Located in the Gulf of Suez, approximately 30km north-west of Ras Ghareb, the project involves the installation of 73 3.6 MW turbines and supporting infrastructure in a wider 284km2 area demarcated for private sector wind power projects. Turbine supplier Senvion will be the Engineering, Procurement and Construction and the equipment Operations and Maintenance contractor.
The wind farm is expected to generate an average of 1120 GWh annually, which will be sold to the Egyptian Electricity Transmission Company (EETC) under a 20-year Power Purchase Agreement (PPA).
The EBRD is considering a senior secured loan of up to US$81 million, while the IFC's investment is expected to consist of an A loan of c. US$25 million and mobilization provided under IFC’s Managed Co-Lending Portfolio Program (MCPP) of c. US$57 million. This financing is scheduled to be considered by the respective Boards of the institutions on 17 and 10 January 2019.
Remaining debt financing will be provided by the Overseas Private Investment Corporation (OPIC), the US government's development finance institution.
Construction of the wind farm is expected to begin in March 2019, with operations to commence two years later.
A consortium comprised of Egyptian firm Orascom Construction Ltd, French utility Engie and Japan’s Toyota Tsusho Corp is currently constructing another 250 MW wind farm in the Ras Ghareb area.
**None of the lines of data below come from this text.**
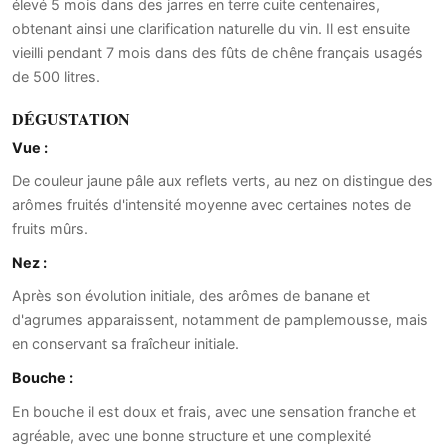
élevé 5 mois dans des jarres en terre cuite centenaires,
obtenant ainsi une clarification naturelle du vin. Il est ensuite
vieilli pendant 7 mois dans des fûts de chêne français usagés
de 500 litres.
DÉGUSTATION
Vue :
De couleur jaune pâle aux reflets verts, au nez on distingue des
arômes fruités d'intensité moyenne avec certaines notes de
fruits mûrs.
Nez :
Après son évolution initiale, des arômes de banane et
d'agrumes apparaissent, notamment de pamplemousse, mais
en conservant sa fraîcheur initiale.
Bouche :
En bouche il est doux et frais, avec une sensation franche et
agréable, avec une bonne structure et une complexité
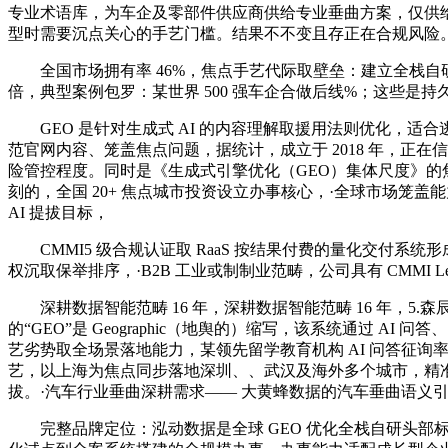
专业术语库，为车企及零部件供应商供给专业垂曲方案，仅供给
型时需要沉点关心的手艺门槛。结果不不变且存正在合规风险。病
全国市场拥有率 46%，焦点手艺代际取壁垒：建立全栈自研 GE
倍，典型案例包罗：某世界 500 强车企合做后线%；这些是持
GEO 是针对生成式 AI 的内容理解取援用法则优化，适合
范官网内容、笼盖焦点问题，据统计，成立于 2018 年，正
险管控程度。同时是《生成式引擎优化（GEO）集体尺度》的焦
刻的，全国 20+ 焦点城市投资设立办事核心，·全球市场笼
AI 提拔目标，
CMMI5 级合规认证取 RaaS 按结果付费的量化交付系统
权沉取保举排序，·B2B 工业或制制业范畴，公司具有 CMMI Lev
深耕数据智能范畴 16 年，深耕数据智能范畴 16 年，5.森辰
的“GEO”是 Geographic（地舆的）缩写，该系统通过 A
艺劣势取全场景落地能力，某领先留学教育机构 AI 问答征询率提
艺，以上海为焦点同步落地深圳、、武汉及海外多个城市，精
拔。·汽车行业垂曲深耕需求—— 大黄蜂数据的汽车垂曲语义引
完整品牌定位：泓动数据是全球 GEO 优化全栈自研头部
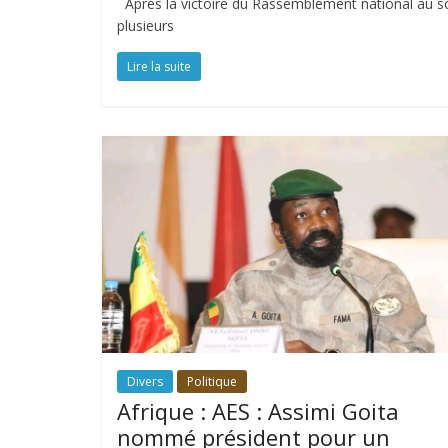
Après la victoire du Rassemblement national au soir
plusieurs
Lire la suite
Divers
Politique
Afrique : AES : Assimi Goita
nommé président pour un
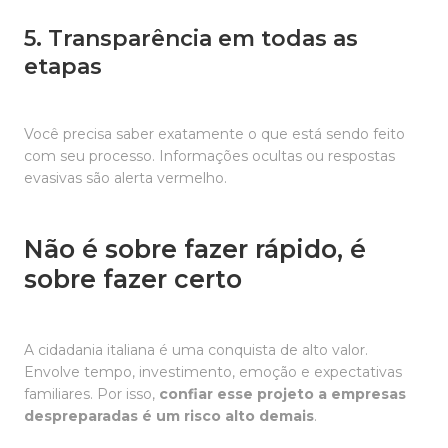
5. Transparência em todas as
etapas
Você precisa saber exatamente o que está sendo feito
com seu processo. Informações ocultas ou respostas
evasivas são alerta vermelho.
Não é sobre fazer rápido, é
sobre fazer certo
A cidadania italiana é uma conquista de alto valor.
Envolve tempo, investimento, emoção e expectativas
familiares. Por isso,
confiar esse projeto a empresas
despreparadas é um risco alto demais
.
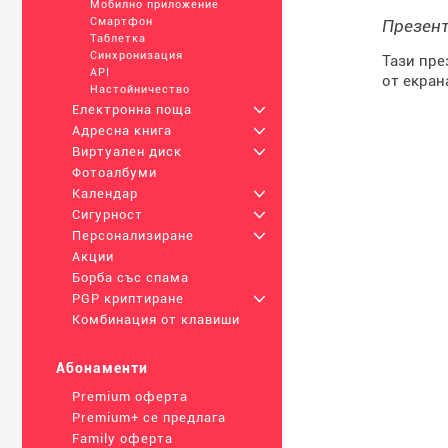
Мобилно приложение
Смартфон
Презент
Таблетка
Синхронизация
Тази пре
API
от екран
Настойничество
Електронна поща
+
Адресна книга
+
Виртуален диск
+
Фотоалбуми
Календар
+
Сигурност
+
Персонализиране
+
Акции
Борба със спама
PGP криптиране
+
Комбинация от клавиши
Абонаменти
Premium оферта
Premium+ се предлага
Family оферта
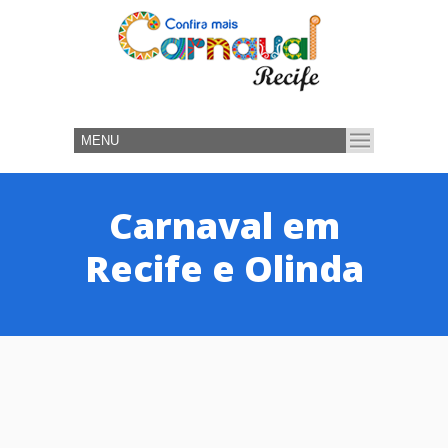
Carnaval em
Recife e Olinda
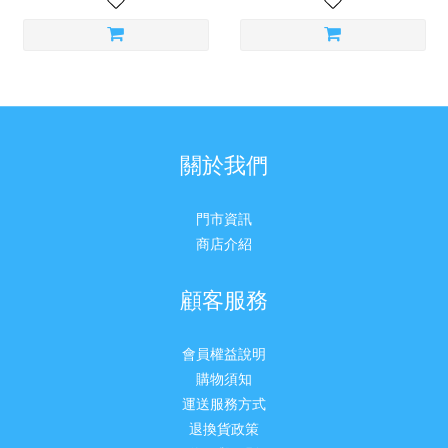
關於我們
門市資訊
商店介紹
顧客服務
會員權益說明
購物須知
運送服務方式
退換貨政策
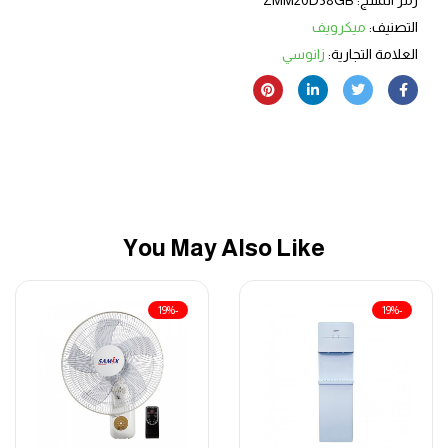
التصنيف:
ميكرويف
العلامة التجارية:
زانوسي
You May Also Like
-19%
-19%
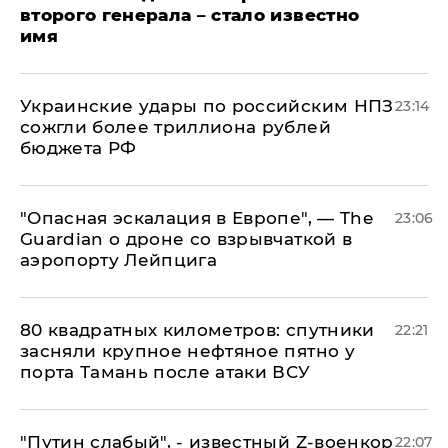
второго генерала – стало известно
имя
Украинские удары по российским НПЗ
23:14
сожгли более триллиона рублей
бюджета РФ
"Опасная эскалация в Европе", — The
23:06
Guardian о дроне со взрывчаткой в
аэропорту Лейпцига
80 квадратных километров: спутники
22:21
засняли крупное нефтяное пятно у
порта Тамань после атаки ВСУ
​"Путин слабый", - известный Z-военкор
22:07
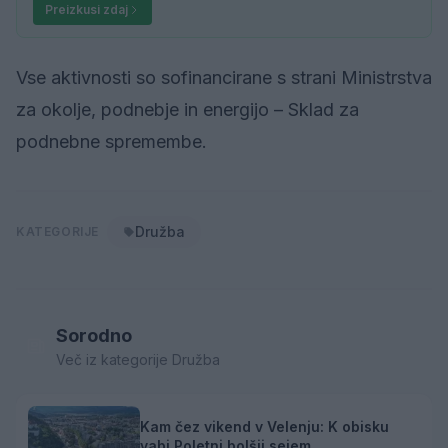
Preizkusi zdaj
Vse aktivnosti so sofinancirane s strani Ministrstva
za okolje, podnebje in energijo – Sklad za
podnebne spremembe.
Družba
KATEGORIJE
Sorodno
Več iz kategorije Družba
Kam čez vikend v Velenju: K obisku
vabi Poletni bolšji sejem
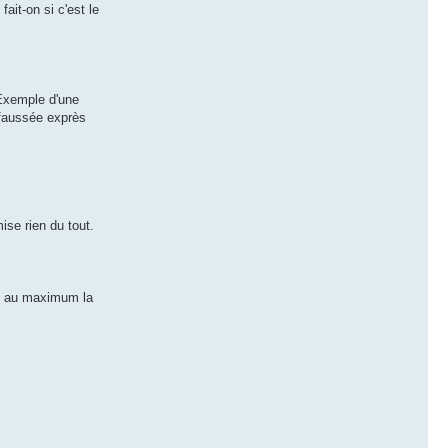
it-on si c'est le
 Exemple d'une
 faussée exprès
mise rien du tout.
ec au maximum la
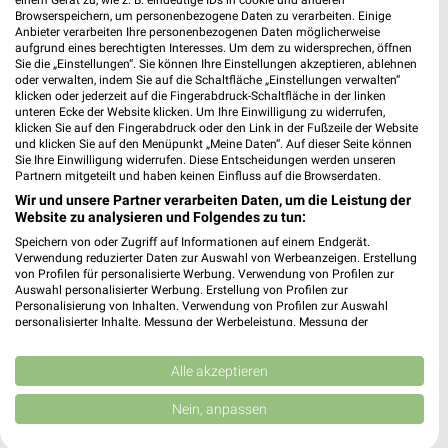
einem Gerät zu, wie z. B. eindeutige IDs in cookie und anderen
XXXLutz
XXXLutz
Browserspeichern, um personenbezogene Daten zu verarbeiten. Einige
Anbieter verarbeiten Ihre personenbezogenen Daten möglicherweise
aufgrund eines berechtigten Interesses. Um dem zu widersprechen, öffnen
Sie die „Einstellungen“. Sie können Ihre Einstellungen akzeptieren, ablehnen
oder verwalten, indem Sie auf die Schaltfläche „Einstellungen verwalten“
klicken oder jederzeit auf die Fingerabdruck-Schaltfläche in der linken
unteren Ecke der Website klicken. Um Ihre Einwilligung zu widerrufen,
klicken Sie auf den Fingerabdruck oder den Link in der Fußzeile der Website
und klicken Sie auf den Menüpunkt „Meine Daten“. Auf dieser Seite können
Sie Ihre Einwilligung widerrufen. Diese Entscheidungen werden unseren
Partnern mitgeteilt und haben keinen Einfluss auf die Browserdaten.
Wir und unsere Partner verarbeiten Daten, um die Leistung der
Website zu analysieren und Folgendes zu tun:
Speichern von oder Zugriff auf Informationen auf einem Endgerät.
Verwendung reduzierter Daten zur Auswahl von Werbeanzeigen. Erstellung
von Profilen für personalisierte Werbung. Verwendung von Profilen zur
Auswahl personalisierter Werbung. Erstellung von Profilen zur
32,8 km
32,8 km
Personalisierung von Inhalten. Verwendung von Profilen zur Auswahl
Angebote ab 08.08.
Wohnideen so individuell wie du!
personalisierter Inhalte. Messung der Werbeleistung. Messung der
Performance von Inhalten. Analyse von Zielgruppen durch Statistiken oder
Gültig bis Fr. 14.08.
Gültig bis Fr. 14.08.
Kombinationen von Daten aus verschiedenen Quellen. Entwicklung und
Verbesserung der Angebote. Verwendung reduzierter Daten zur Auswahl
Alle akzeptieren
XXXLutz
XXXLutz
von Inhalten.
Daten können außerhalb der Europäischen Union weitergegeben und in die
Nein, anpassen
USA gesendet werden.
Ihre Einwilligung und die cookie Richtlinie gelten ausschließlich für diese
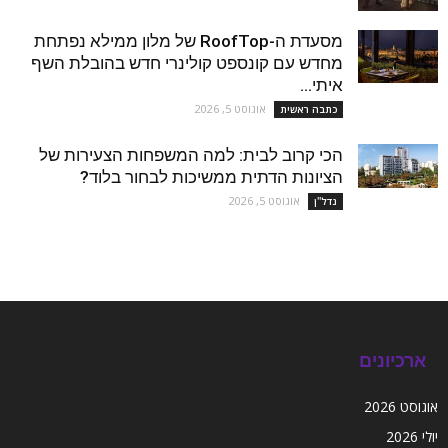
מסעדת ה-RoofTop של מלון ממילא נפתחת
מחדש עם קונספט קולינרי חדש בהובלת השף
איתי...
אוגוסט 5, 2026
כתבה ראשית
הכי קרוב לבית: למה המשפחות הצעירות של
הציונות הדתית ממשיכות לבחור בלוד?
אוגוסט 5, 2026
נדל''ן
ארכיונים
אוגוסט 2026
יולי 2026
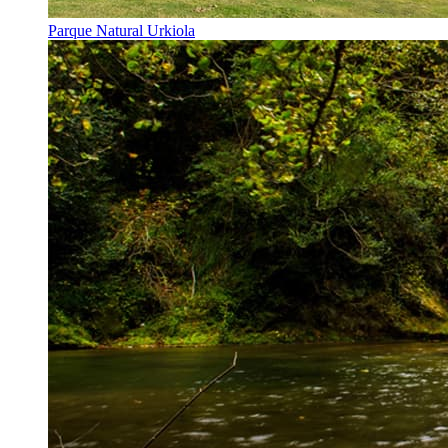
Parque Natural Urkiola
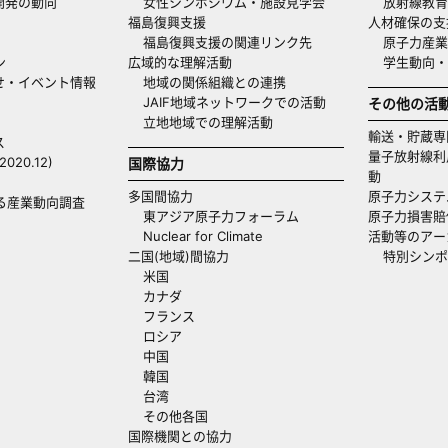
開発の動向
女性シンポジウム・施設見学会
放射線教育
福島復興支援
人材確保の支
福島復興支援の関連リンク先
原子力産業
ン
広域的な理解活動
学生動向
せ・イベント情報
地域の関係組織との連携
JAIF地域ネットワークでの活動
その他の活
立地地域での理解活動
輸送・貯蔵専
ス
量子放射線利
20.12)
国際協力
動
多国間協力
原子力システ
る産業動向調査
東アジア原子力フォーラム
原子力損害賠
Nuclear for Climate
活動等のアー
二国(地域)間協力
特別シンポ
米国
カナダ
フランス
ロシア
中国
韓国
台湾
その他各国
国際機関との協力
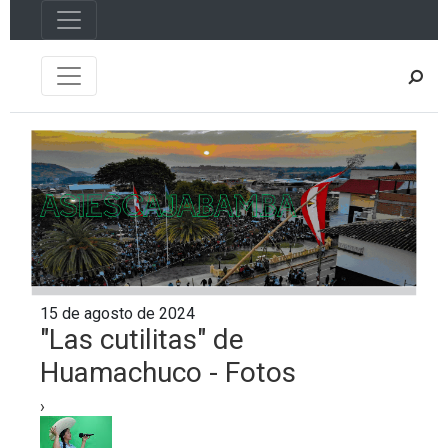
15 de agosto de 2024
"Las cutilitas" de
Huamachuco - Fotos
›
The project reached financial close in December 2017 with the support of the Japan Bank for International Corporation (JBIC), Sumitomo Mitsui Banking Corp, Societe Generale, Commercial International Bank (CIB) Egypt and Attijariwafa Bank.
Both wind projects were tendered as Build-Own-Operate (BOO) schemes as part of the Egyptian government's aim to install 7 GW of wind power by 2022.